The New Sudbury Centre is a shopping mall located in Greater Sudbury, Ontario, Canada. It has 110 stores and 562619 sqft of retail space.

==History==
Built and opened in the 1950s, the entrances to the stores in the New Sudbury Shopping Centre, was originally in a strip mall format with Woolworth and Loblaws at opposite ends, accomplished by walking on the outer perimeter of the mall. "Rue La Ronde," was the first enclosed shopping facility located in the mall which featured both a fountain and resting area. The mall has undergone many renovations since its original design. The food court area used to contain a Loblaws grocery store while a bowling alley was situated in the area of The Source. There used to be a Cochrane's hardware store in the same area.

After the bowling alley closed, Little Joe's pinball arcade opened up across from the bowling alley and became a popular entertainment establishment for the youth during the 1970s and 80s.

The Family Vision Centre is the only service/business remaining of the original mall tenants in 1972 at the New Sudbury Centre.

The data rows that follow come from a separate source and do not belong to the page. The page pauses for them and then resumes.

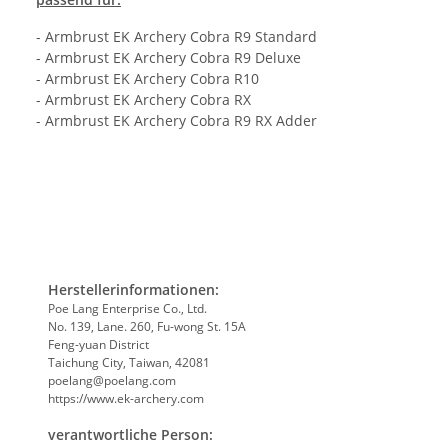
- Armbrust EK Archery Cobra R9 Standard
- Armbrust EK Archery Cobra R9 Deluxe
- Armbrust EK Archery Cobra R10
- Armbrust EK Archery Cobra RX
- Armbrust EK Archery Cobra R9 RX Adder
Herstellerinformationen:
Poe Lang Enterprise Co., Ltd.
No. 139, Lane. 260, Fu-wong St. 15A
Feng-yuan District
Taichung City, Taiwan, 42081
poelang@poelang.com
https://www.ek-archery.com
verantwortliche Person: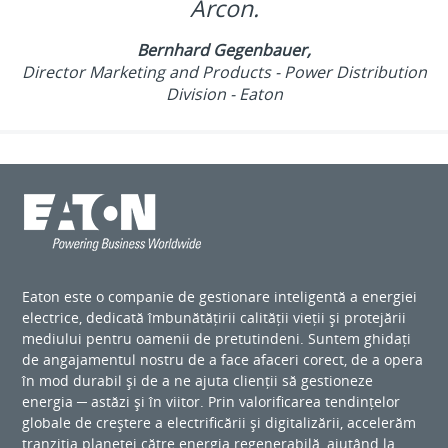
Arcon.
Bernhard Gegenbauer,
Director Marketing and Products - Power Distribution
Division - Eaton
Eaton este o companie de gestionare inteligentă a energiei
electrice, dedicată îmbunătățirii calității vieții și protejării
mediului pentru oamenii de pretutindeni. Suntem ghidați
de angajamentul nostru de a face afaceri corect, de a opera
în mod durabil și de a ne ajuta clienții să gestioneze
energia ─ astăzi și în viitor. Prin valorificarea tendințelor
globale de creștere a electrificării și digitalizării, accelerăm
tranziția planetei către energia regenerabilă, ajutând la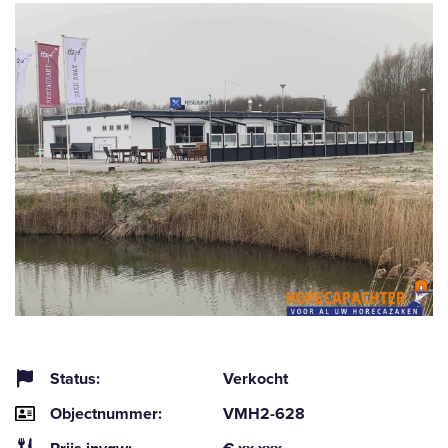
Status:
Verkocht
Objectnummer:
VMH2-628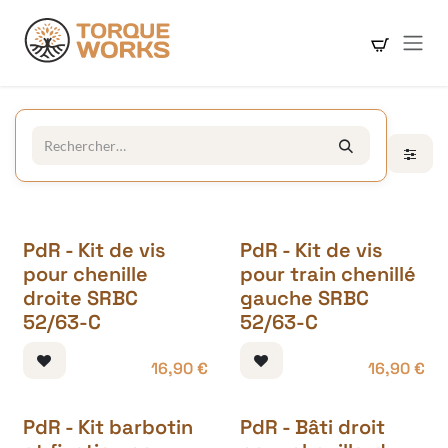
Se rendre au contenu
PdR - Kit de vis
PdR - Kit de vis
pour chenille
pour train chenillé
droite SRBC
gauche SRBC
52/63-C
52/63-C
16,90
€
16,90
€
PdR - Kit barbotin
PdR - Bâti droit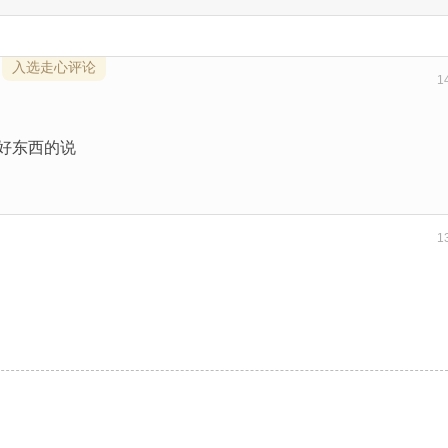
入选走心评论
1
是好东西的说
1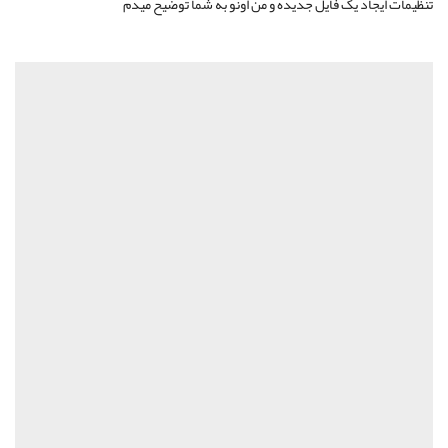
تنظیمات ایجاد یک فایل جدیده و من اونو به شما توضیح میدم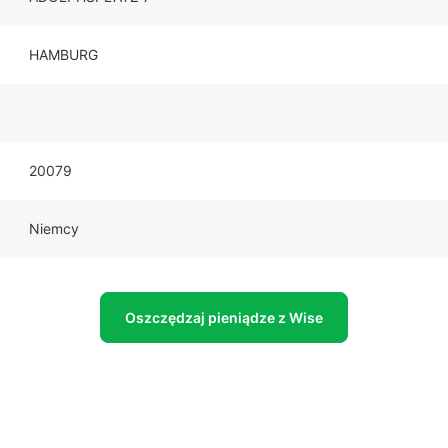
HAMBURG
20079
Niemcy
Oszczędzaj pieniądze z Wise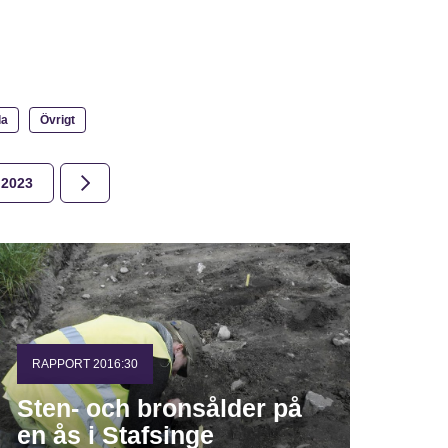
la
Övrigt
2023
2022
2021
2020
2019
2018
RAPPORT 2016:30
Sten- och bronsålder på
en ås i Stafsinge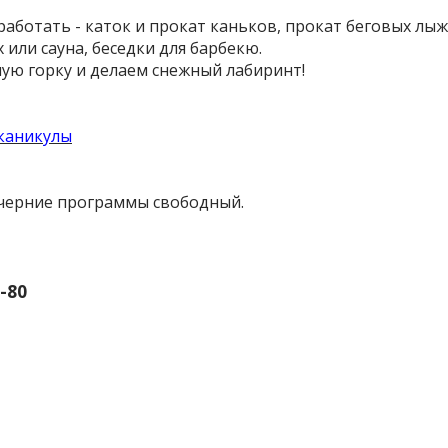
работать - каток и прокат каньков, прокат беговых лыж
 или сауна, беседки для барбекю.
шую горку и делаем снежный лабиринт!
каникулы
черние программы свободный.
-80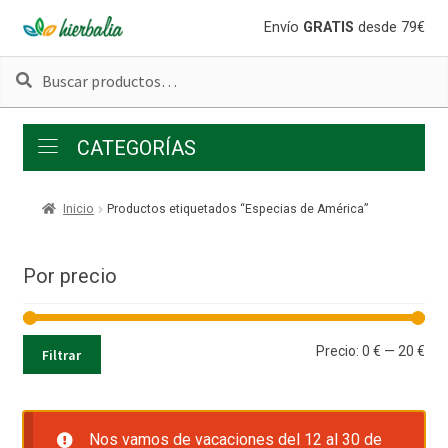
Ir
Ir
Envío
GRATIS
desde 79€
a
al
Buscar
Buscar
la
contenido
por:
navegación
CATEGORÍAS
Inicio
Productos etiquetados “Especias de América”
Por precio
Pre
Pre
Precio:
0 €
—
20 €
Filtrar
mí
má
Nos vamos de vacaciones del 12 al 30 de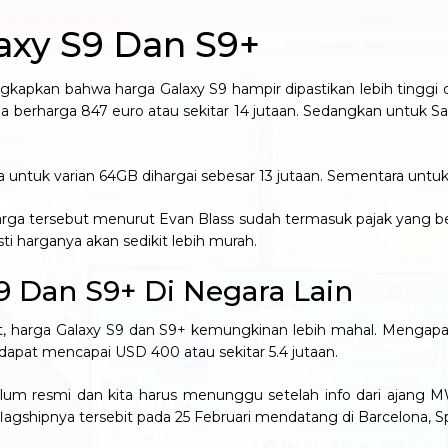
xy S9 Dan S9+
kapkan bahwa harga Galaxy S9 hampir dipastikan lebih tinggi 
berharga 847 euro atau sekitar 14 jutaan. Sedangkan untuk Sa
untuk varian 64GB dihargai sebesar 13 jutaan. Sementara untuk v
arga tersebut menurut Evan Blass sudah termasuk pajak yang be
ti harganya akan sedikit lebih murah.
 Dan S9+ Di Negara Lain
ikat, harga Galaxy S9 dan S9+ kemungkinan lebih mahal. Mengap
dapat mencapai USD 400 atau sekitar 5.4 jutaan.
lum resmi dan kita harus menunggu setelah info dari ajang 
shipnya tersebit pada 25 Februari mendatang di Barcelona, Sp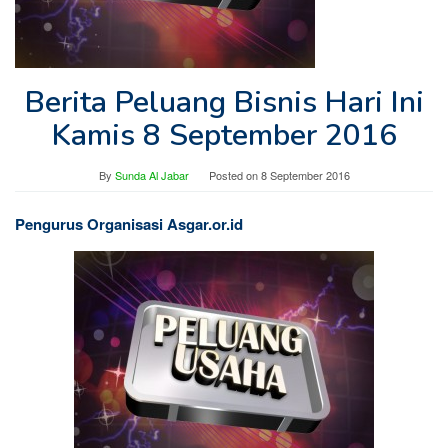
Berita Peluang Bisnis Hari Ini
Kamis 8 September 2016
By
Sunda Al Jabar
Posted on
8 September 2016
Pengurus Organisasi Asgar.or.id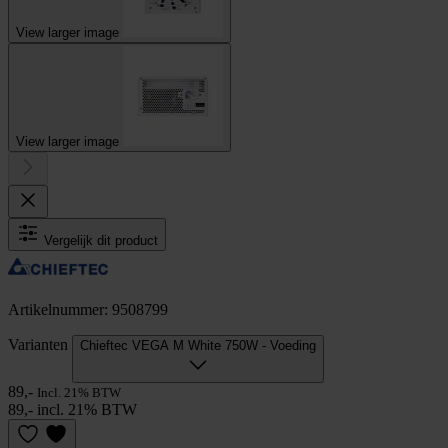
View larger image
View larger image
Vergelijk dit product
Artikelnummer: 9508799
Varianten
Chieftec VEGA M White 750W - Voeding
89,-
Incl. 21% BTW
89,- incl. 21% BTW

With the recent expansion of a Walmart into a Walmart Supercentre, New Sudbury Centre had regained the title of largest shopping mall in Northern Ontario. Major tenants include Walmart Supercentre, LensCrafters, Urban Planet, American Eagle Outfitters and Shoppers Drug Mart.

The former Future Shop was originally housed inside the actual shopping mall but relocated to the site of the Sears Garage (now demolished), yet still in the complex. Future Shop was closed in 2015, which is currently occupied by Dollarama and Ardene.

In 1994, Wal-Mart bought the former Woolco location and occupied that location until 2005 when it built a new addition behind the old location, and demolished the old location to reconfigure the parking lot to be more user friendly.

In 2016, the mall planned to upgrade the food court for the first time since 1984 and held its grand opening of the newly renovated food court in February 2017.

The Sears store closed on January 14, 2018 with the liquidation of Sears Canadian operations, and the space is now home to Sport Chek and H&M.